I was sitting in my office when the house phone rang. I always listen in on my parents’ conversation. Not to fulfill any voyeurism need I am hiding from everyone. No, I listen, because I worry that one of them will give out personal information over the phone, to a stranger. Mom was giving short answers to someone asking for a charitable contribution. I heard her say, “Yes, I would like to give some money, but how???” Boing! Boing! Boing! Red flags are popping up in my mind. “Oh, you need my credit card number?…hold on, I will have to get it.” I sprang into action like a phone police superwoman. Since I knew the caller was an unknown to Mom, I quickly told her to never give her credit card number to anyone, especially a charitable organization she never heard of. Mom returns to the phone, “I’m sorry I don’t know you and I am sure you are a very nice person, but I can’t give you my credit card number. I am sorry. Can you send me something in the mail?” I guess the person couldn’t do that because she quickly said good bye and hung up. I have to give Mom credit for being nice. I am nasty when it comes to any phone solicitation. I guess I have more Dad in me when it comes to such matters.

A couple of weeks ago, Mom went with me to wash windows and do some cleaning at my house. It is almost ready to be put on the market – yea! The really huge YEA! goes to Mike, Laura and family for all of their work on this never ending project. Mom and I arrived at the house. There is a flurry of activity going on: Mike was working downstairs while a construction crew of 3 men were redoing my sidewalk and two retaining walls. We stepped around the wet cement, tools and over a threshold that was in the making. We started cleaning. Mom took a break and then asked me what’s next. She had already informed me, “I don’t do windows. I just pay someone to wash my windows”. OK, Princess Marilyn. She did the final mopping of the hardwood floor. By the time she was done, I had finished the window in the small office. She said she would mop the floor. I reminded her to use the furniture spray, like she did in the other room. Mom started spraying the polish directly on the floor. “Mom!” I yelled in my alarming voice. “Just spray the polish on the mop and then mop the floor so you don’t get too much polish on the floor.” The filter slid down a couple of notches and in the most haughty tone she could muster she replied, “Well, I wasn’t raised to be a maid.” Ooohhhhh….Mom gets in a dig. “I know, Mom. Me neither” I replied.
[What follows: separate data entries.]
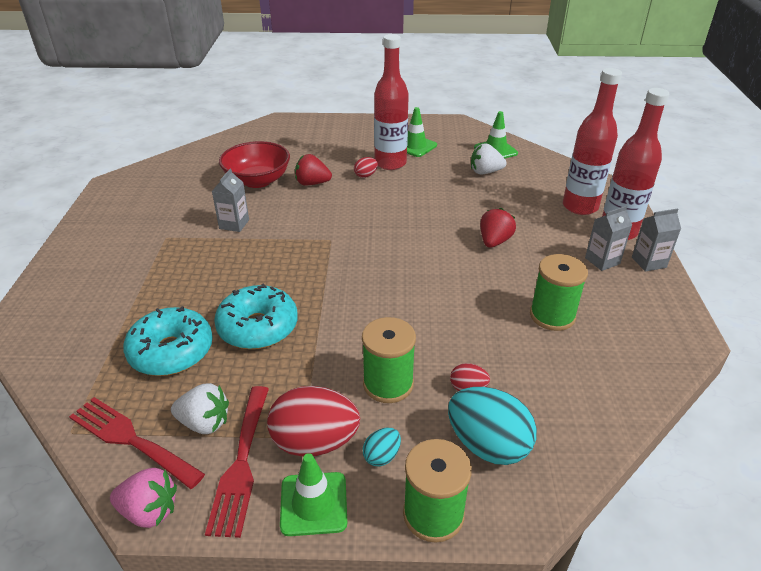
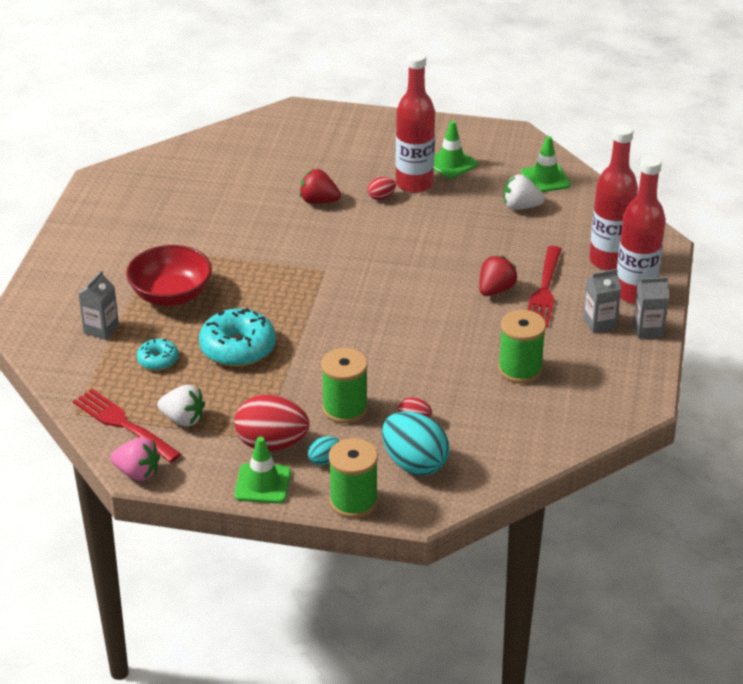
camera: 10 degrees right, 0 degrees up
turquoise donut [123,306,213,376] -> turquoise donut [137,338,178,370], size x0.54
red fork [205,386,269,538] -> red fork moved to [527,246,562,327]
grey carton [212,169,249,232] -> grey carton moved to [78,271,119,340]
red bowl [219,141,290,188] -> red bowl moved to [126,245,212,306]

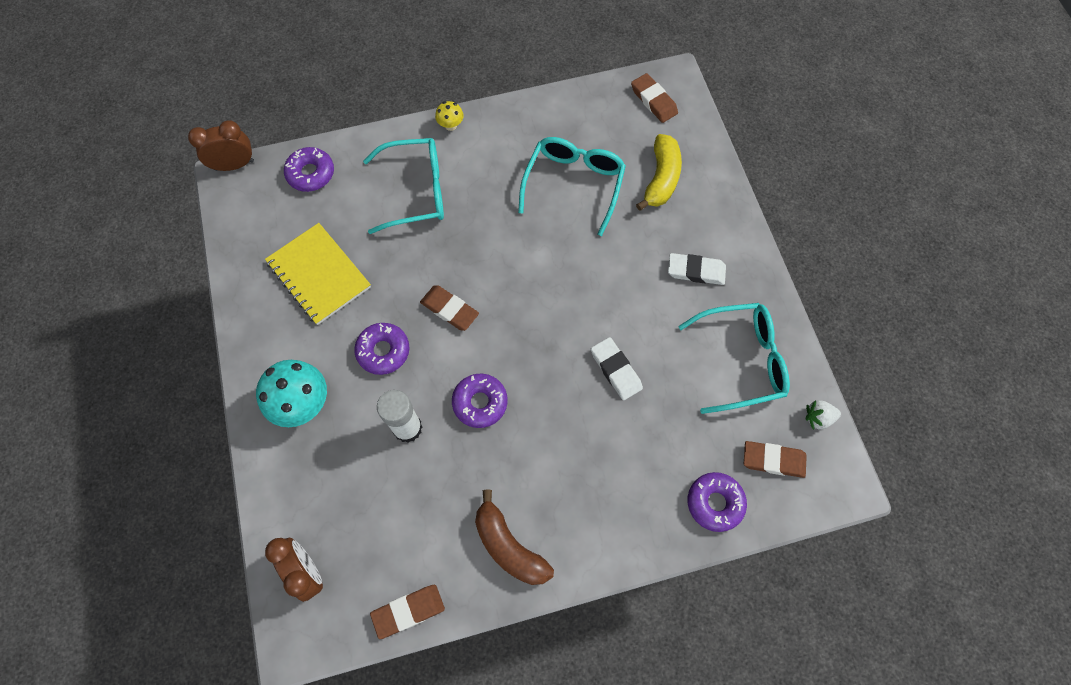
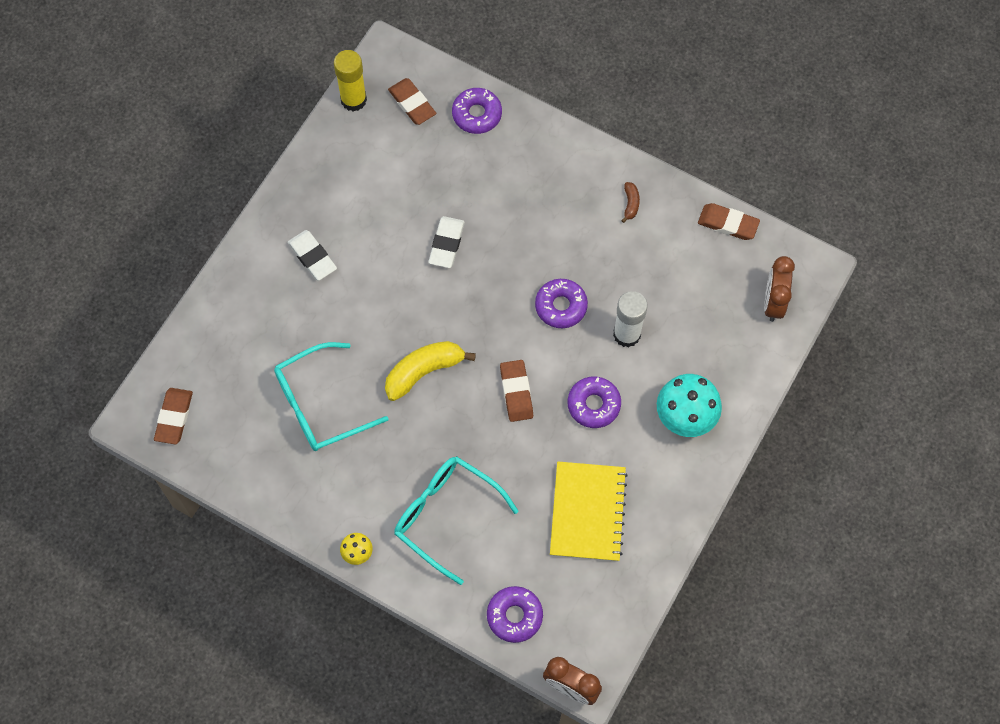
camera: 135 degrees left, 0 degrees up
brown banana [475,489,554,585] -> brown banana [621,182,640,223], size x0.48
yellow banana [636,134,682,211] -> yellow banana moved to [385,341,476,401]
turquoise glasses [678,303,790,414] -> none
white strawberry [806,400,841,430] -> yellow glue stick [334,50,367,112]

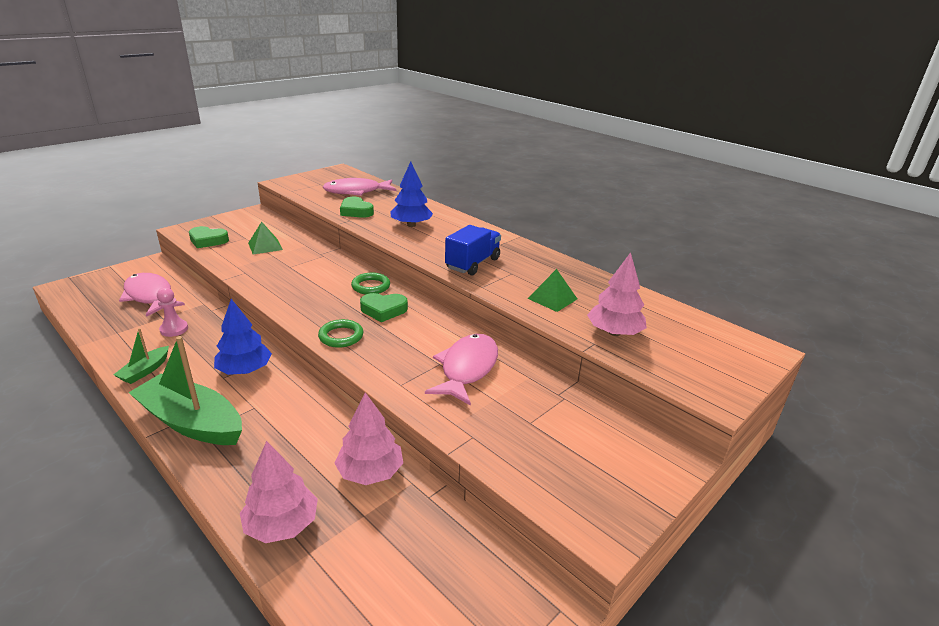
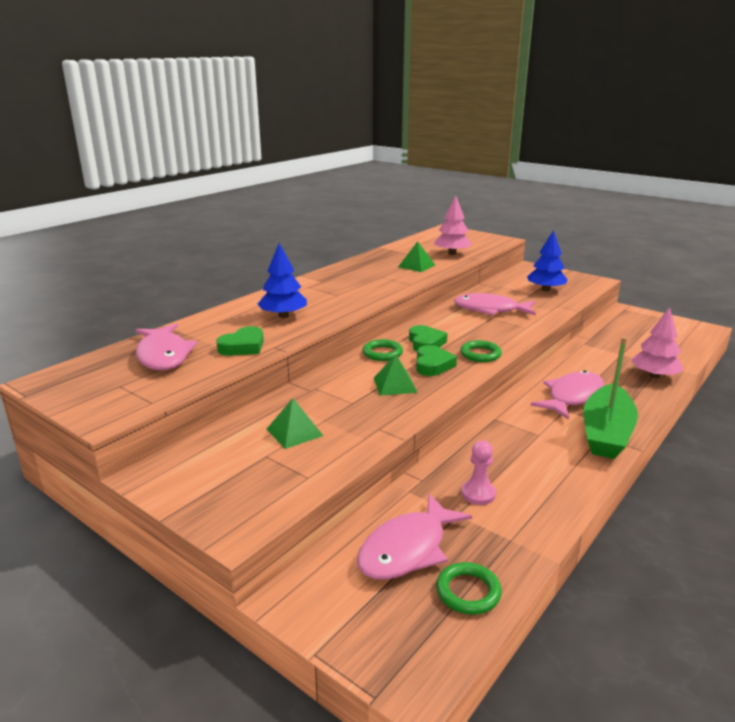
camera: 95 degrees left, 5 degrees down
green boat [114,328,169,384] -> none
green heart [189,226,229,248] -> green heart moved to [416,345,457,376]
blue tree [214,299,272,375] -> blue tree moved to [527,230,568,291]
pink tree [334,392,403,485] -> none
blue truck [445,225,501,276] -> none
none -> green pyramid [374,354,417,396]
none -> green ring [436,562,502,615]
none -> pink fish [530,370,605,420]

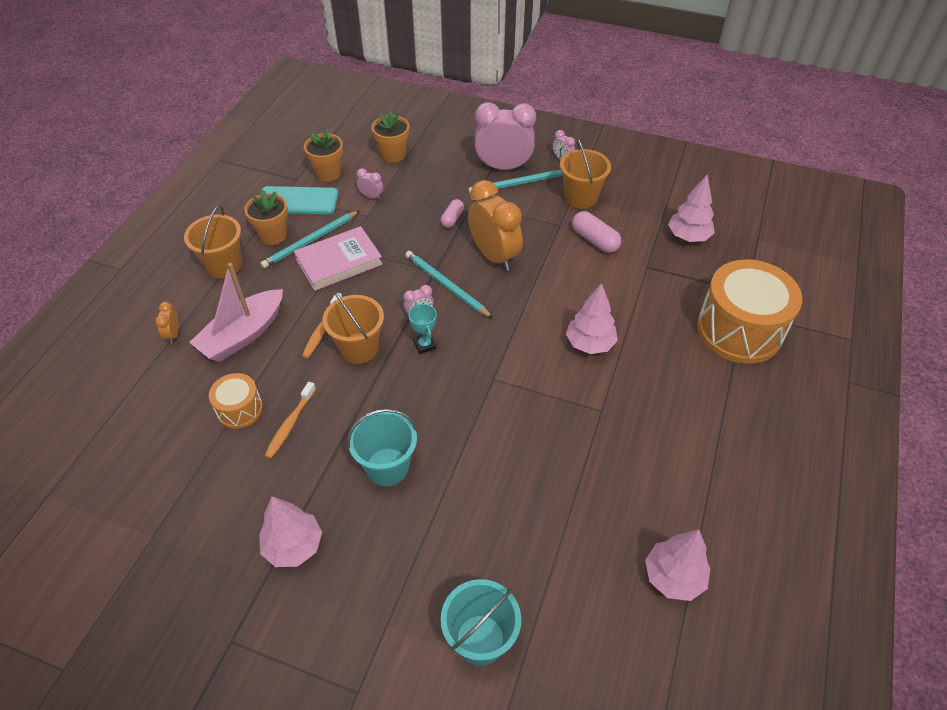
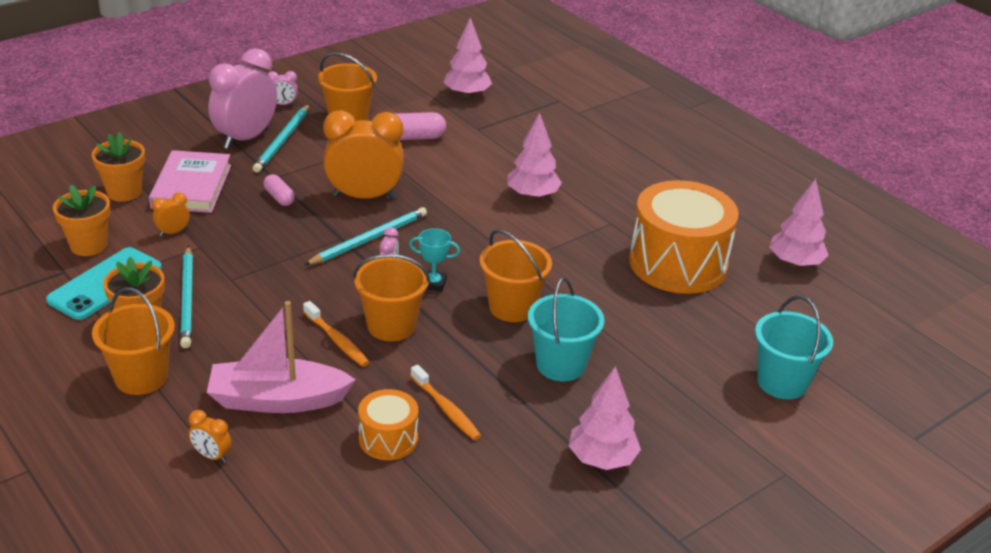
camera: 60 degrees left, 15 degrees down
pink boat [189,263,283,362] -> pink boat turned 105 degrees clockwise [207,301,356,413]
pink book [294,226,383,291] -> pink book moved to [149,150,231,213]
pink clock [357,168,383,200] -> orange clock [152,192,190,236]
turquoise pencil [405,251,493,318] -> turquoise pencil turned 150 degrees clockwise [304,207,427,265]
orange drum [697,259,802,364] -> orange drum moved to [629,180,739,294]
none -> orange bucket [480,229,552,322]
We started washing the windows in my bedroom, which overlook the side yard. A man walked from the front yard, through the side and into the back. “Who is that man?” Mom asked. “He’s the owner.” I replied, referring to the construction crew working out front when we came in earlier. “He owns this house???” Mom asked. “No, that is the guy who owns the cement company working on the sidewalk.” I answered. Without missing a beat, Mom stated emphatically, “That’s good, because I’m not washing his windows!”. I didn’t bother to explain that we were in my house.

I smile when I recall all of her Momisms. They are gems to be remembered and brought out when things get worse, as they inevitably will. When an exhausting day has drained me of my humanity, it will be the Momisms that will ease away my weariness. I pray that her wit and kindness will remain to the end. That way, some of Mom will stay with me and all of us till her final days.